Bounthavy Suvilay débute son étude sur l’histoire du manga. Elle aborde ses ancêtres, son processus de publication, son utilisation au-delà du divertissement (la bande dessinée est instrumentalisée par les institutions pour rendre leur message plus attractif et valorisée en tant que vecteur de l’expression artistique du pays, utilisée pour toutes sortes de formes de communication, autant dans les documents officiels pour illustrer des consignes de sécurité que pour la promotion d’entreprises) et la restructuration du marché qu’a provoqué l’arrivée des différents médias (dessins animés, jeux vidéos, objets dérivés, etc.). Dans une deuxième partie, la chercheuse observe l’impact des conditions de production sur les œuvres, c’est-à-dire ce qui fait la véritable spécificité du manga: la manière dont son système de publication influence sa narration, son découpage ou encore sa mise en pages. Ce chapitre se révèle le plus intéressant pour qui veut mieux comprendre comment aborder le manga. Prenons par exemple un élément caractéristique de son style graphique: les yeux souvent démesurés des personnages. Ils pourraient sembler n’être qu’un effet de style justement, une fantaisie inventée par les mangakas pour se démarquer. Nous apprenons ici qu’il n’en est rien et que les codes de la bande dessinée japonaise sont souvent porteurs de sens. Bounthavy Suvilay termine son propos par l’analyse des synergies entre le manga et les autres industries culturelles et aborde la réception et l’influence de la bande dessinée japonaise à l’étranger. Documenté de nombreux exemples, cet ouvrage est riche et offre des perspectives très intéressantes sur ce «genre» qui peut sembler encore très exotique, bien que désormais profondément ancré dans la culture occidentale. Petite remarque cependant: le texte se montre très pointu à certaines occasions et, tous les lecteurs n’étant pas des spécialistes du Japon, il faut parfois bien se concentrer ou faire quelques recherches.
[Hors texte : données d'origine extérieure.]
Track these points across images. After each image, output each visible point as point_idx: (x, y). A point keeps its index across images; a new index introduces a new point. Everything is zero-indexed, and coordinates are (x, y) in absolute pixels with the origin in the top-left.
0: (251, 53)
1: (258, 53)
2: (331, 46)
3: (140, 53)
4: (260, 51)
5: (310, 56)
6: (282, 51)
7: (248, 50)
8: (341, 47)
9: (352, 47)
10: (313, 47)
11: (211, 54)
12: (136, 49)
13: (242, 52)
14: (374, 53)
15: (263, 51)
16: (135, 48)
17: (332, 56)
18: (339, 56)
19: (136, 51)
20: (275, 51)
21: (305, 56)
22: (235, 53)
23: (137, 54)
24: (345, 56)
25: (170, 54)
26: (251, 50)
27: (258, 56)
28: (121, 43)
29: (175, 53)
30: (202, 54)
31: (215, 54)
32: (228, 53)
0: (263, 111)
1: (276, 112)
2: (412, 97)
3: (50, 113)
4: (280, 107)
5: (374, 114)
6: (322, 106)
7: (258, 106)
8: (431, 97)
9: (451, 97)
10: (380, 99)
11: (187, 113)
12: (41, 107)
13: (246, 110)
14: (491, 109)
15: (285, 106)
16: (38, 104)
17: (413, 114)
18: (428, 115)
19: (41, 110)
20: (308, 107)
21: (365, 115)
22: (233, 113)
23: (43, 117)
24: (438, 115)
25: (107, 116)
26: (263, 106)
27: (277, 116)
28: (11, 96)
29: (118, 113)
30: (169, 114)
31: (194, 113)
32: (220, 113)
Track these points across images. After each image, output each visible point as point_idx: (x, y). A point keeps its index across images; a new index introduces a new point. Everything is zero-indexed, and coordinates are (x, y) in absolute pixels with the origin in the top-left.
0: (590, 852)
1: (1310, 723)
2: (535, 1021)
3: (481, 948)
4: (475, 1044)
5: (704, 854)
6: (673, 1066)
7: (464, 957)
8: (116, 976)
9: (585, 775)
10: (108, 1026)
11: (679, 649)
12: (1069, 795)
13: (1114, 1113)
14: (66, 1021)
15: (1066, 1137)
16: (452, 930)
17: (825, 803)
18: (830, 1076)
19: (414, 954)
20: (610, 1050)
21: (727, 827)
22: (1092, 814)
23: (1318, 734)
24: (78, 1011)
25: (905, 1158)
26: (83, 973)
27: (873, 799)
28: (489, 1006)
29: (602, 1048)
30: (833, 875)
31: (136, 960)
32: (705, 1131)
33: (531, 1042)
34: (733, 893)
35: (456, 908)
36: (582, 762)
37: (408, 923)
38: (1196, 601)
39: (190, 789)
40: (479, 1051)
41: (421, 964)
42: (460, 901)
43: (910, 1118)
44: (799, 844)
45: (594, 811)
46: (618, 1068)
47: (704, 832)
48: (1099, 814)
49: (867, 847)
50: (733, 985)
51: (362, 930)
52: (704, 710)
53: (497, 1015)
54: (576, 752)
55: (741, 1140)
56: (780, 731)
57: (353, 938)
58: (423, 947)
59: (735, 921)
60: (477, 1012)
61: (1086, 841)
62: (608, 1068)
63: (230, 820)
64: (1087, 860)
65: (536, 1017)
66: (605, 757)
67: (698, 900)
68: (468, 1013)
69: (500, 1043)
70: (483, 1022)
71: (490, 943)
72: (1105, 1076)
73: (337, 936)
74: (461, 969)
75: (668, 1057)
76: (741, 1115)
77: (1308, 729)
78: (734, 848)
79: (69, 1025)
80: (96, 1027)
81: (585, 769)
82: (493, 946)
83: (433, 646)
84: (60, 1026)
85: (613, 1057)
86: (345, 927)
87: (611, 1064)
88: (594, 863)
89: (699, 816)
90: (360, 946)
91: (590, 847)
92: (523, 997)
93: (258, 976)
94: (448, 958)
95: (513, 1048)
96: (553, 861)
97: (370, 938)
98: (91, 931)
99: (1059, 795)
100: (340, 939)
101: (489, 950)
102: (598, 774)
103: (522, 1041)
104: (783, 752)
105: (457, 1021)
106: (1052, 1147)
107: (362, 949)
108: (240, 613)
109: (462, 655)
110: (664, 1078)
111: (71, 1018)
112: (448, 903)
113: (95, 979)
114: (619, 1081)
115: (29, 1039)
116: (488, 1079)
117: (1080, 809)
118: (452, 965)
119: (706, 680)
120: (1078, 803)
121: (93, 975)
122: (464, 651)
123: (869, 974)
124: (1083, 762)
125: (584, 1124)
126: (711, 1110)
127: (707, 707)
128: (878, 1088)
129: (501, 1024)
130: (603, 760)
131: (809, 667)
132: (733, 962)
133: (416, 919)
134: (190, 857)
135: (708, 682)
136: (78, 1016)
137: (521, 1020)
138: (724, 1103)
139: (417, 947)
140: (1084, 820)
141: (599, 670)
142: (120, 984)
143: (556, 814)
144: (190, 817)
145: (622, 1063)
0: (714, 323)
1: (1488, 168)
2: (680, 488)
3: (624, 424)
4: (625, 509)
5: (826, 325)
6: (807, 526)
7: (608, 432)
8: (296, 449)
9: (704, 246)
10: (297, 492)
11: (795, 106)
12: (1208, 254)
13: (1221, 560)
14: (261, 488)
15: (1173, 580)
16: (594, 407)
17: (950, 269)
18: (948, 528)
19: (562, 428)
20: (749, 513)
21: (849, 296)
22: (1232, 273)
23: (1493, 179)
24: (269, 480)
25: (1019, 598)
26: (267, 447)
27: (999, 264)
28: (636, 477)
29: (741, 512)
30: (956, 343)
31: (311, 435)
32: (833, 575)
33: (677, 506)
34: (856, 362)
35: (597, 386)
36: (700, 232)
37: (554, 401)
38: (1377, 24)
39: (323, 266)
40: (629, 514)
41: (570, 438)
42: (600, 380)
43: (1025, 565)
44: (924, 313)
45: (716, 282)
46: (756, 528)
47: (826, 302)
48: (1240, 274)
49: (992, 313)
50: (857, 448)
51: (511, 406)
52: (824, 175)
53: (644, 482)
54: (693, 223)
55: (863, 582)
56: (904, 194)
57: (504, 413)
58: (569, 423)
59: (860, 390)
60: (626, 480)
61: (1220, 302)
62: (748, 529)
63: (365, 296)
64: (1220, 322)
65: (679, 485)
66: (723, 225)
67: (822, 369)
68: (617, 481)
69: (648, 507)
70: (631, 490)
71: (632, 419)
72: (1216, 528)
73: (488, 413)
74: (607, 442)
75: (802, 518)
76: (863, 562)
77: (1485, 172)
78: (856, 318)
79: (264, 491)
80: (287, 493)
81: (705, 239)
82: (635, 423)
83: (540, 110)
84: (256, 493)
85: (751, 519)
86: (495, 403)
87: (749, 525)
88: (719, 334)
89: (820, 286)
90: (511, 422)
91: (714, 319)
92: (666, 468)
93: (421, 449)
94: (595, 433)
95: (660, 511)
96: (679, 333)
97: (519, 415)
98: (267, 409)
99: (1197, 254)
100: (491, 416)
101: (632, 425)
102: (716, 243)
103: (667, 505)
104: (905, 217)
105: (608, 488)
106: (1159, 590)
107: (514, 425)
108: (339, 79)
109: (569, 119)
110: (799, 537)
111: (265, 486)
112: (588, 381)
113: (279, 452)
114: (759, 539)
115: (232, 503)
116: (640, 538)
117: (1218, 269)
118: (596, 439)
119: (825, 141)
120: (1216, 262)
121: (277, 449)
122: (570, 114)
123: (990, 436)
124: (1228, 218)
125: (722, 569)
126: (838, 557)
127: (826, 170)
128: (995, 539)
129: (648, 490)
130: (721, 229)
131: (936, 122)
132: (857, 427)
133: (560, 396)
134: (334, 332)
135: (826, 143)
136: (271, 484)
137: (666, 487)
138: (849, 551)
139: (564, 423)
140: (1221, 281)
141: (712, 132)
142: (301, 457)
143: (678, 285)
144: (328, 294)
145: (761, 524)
Il est intéressant de relever les similitudes rapprochant les deux «genres» qui parcourent les présents ouvrages. On peut relever principalement le fait que les éditeurs recherchent les nouvelles stars du manga et des romans Young Adult sur Internet et les plateformes d’écriture qui y florissent, et souvent auprès des jeunes eux-mêmes. Les deux catégories d’œuvres font également office de signes de reconnaissance de communautés. Autre point commun, elles évoluent selon un même schéma préférentiel: la série, dont la construction échelonnée dans le temps permet aux lecteurs et aux héros de grandir de concert. De ce phénomène naît une connivence, une identification, qui poussent les lecteurs à adopter des pratiques de fans, comme pour une star de la musique ou du cinéma. Les maisons d’édition de manga et de littérature Young Adult adaptent ainsi leur politique éditoriale en la conjuguant à une promotion commerciale, la vente de produits dérivés et la création d’adaptations (cinématographiques ou en animes) devenant indissociable de la parution d’un nouveau tome. Cette stratégie marketing ne joue pourtant pas forcément en faveur du secteur de la bande dessinée imprimée au Japon. En effet, elle y connaît un déclin, contrairement à la littérature Young Adult en France, qui, selon Laurent Bazin, y représente 43 % de l’édition jeunesse. Une des raisons exposées par Bounthavy Suvilay est que, comme le public a déjà accès à ces adaptations, il n’a alors pas forcément besoin de lire les mangas originaux pour connaître les univers fictionnels qu’ils ont inspirés. Celles-ci font donc connaître leurs histoires à plus large échelle, mais ne se tirent-elles pas également une balle dans le pied, la source même de ces récits étant peut-être vouée à disparaître? Ceci est musique d’avenir, mais ce qui est sûr, c’est que nos deux petites publications nous donnent à réfléchir sur des «genres» que l’on connaît, nous les font voir sous de nouveaux angles ou alors nous donnent envie de les découvrir.